Repeat the listing below word for word, minus the pictures.

*** Study material ***

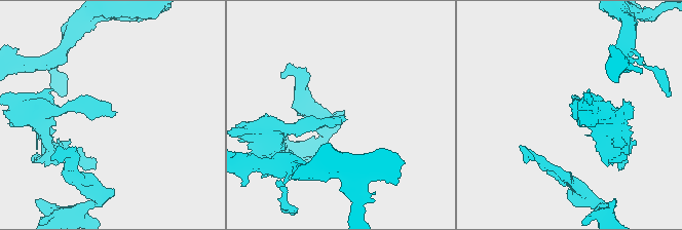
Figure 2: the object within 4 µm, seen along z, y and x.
need the tissue
view(em, planes, borders, figure 2, (114, 113))

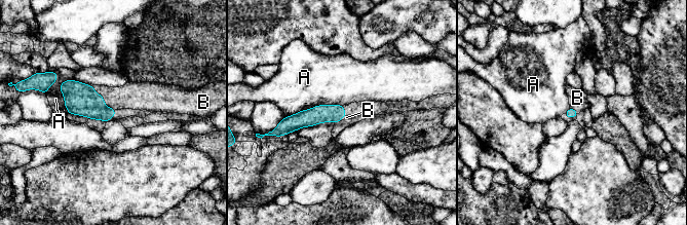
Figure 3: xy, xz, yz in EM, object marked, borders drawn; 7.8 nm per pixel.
connect(B)
B is the same cell, A is another cell; passes into it along (80, 99), (102, 97), (134, 96) in figure 3; the neuron continues

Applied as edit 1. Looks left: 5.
view(overview)

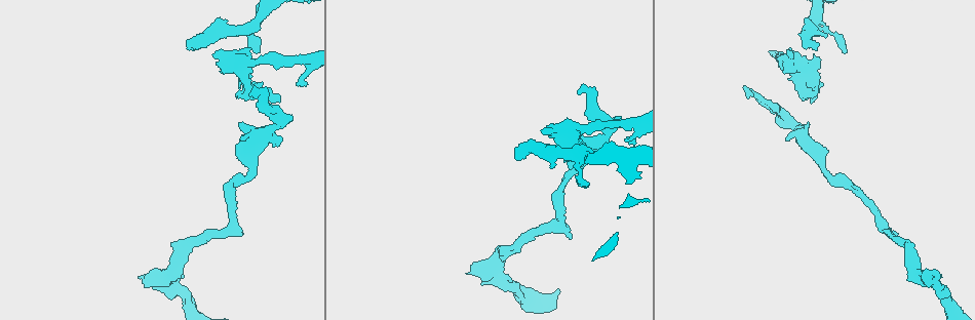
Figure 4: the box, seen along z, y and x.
free end
view(3d, 4 µm, back, figure 4, (188, 42))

*** End of Study material ***

◆ Final answer:
Figure 2: the object within 4 µm, seen along z, y and x.
need the tissue
view(em, planes, borders, figure 2, (114, 113))

Figure 3: xy, xz, yz in EM, object marked, borders drawn; 7.8 nm per pixel.
connect(B)
B is the same cell, A is another cell; passes into it along (80, 99), (102, 97), (134, 96) in figure 3; the neuron continues

Applied as edit 1. Looks left: 5.
view(overview)

Figure 4: the box, seen along z, y and x.
free end
view(3d, 4 µm, back, figure 4, (188, 42))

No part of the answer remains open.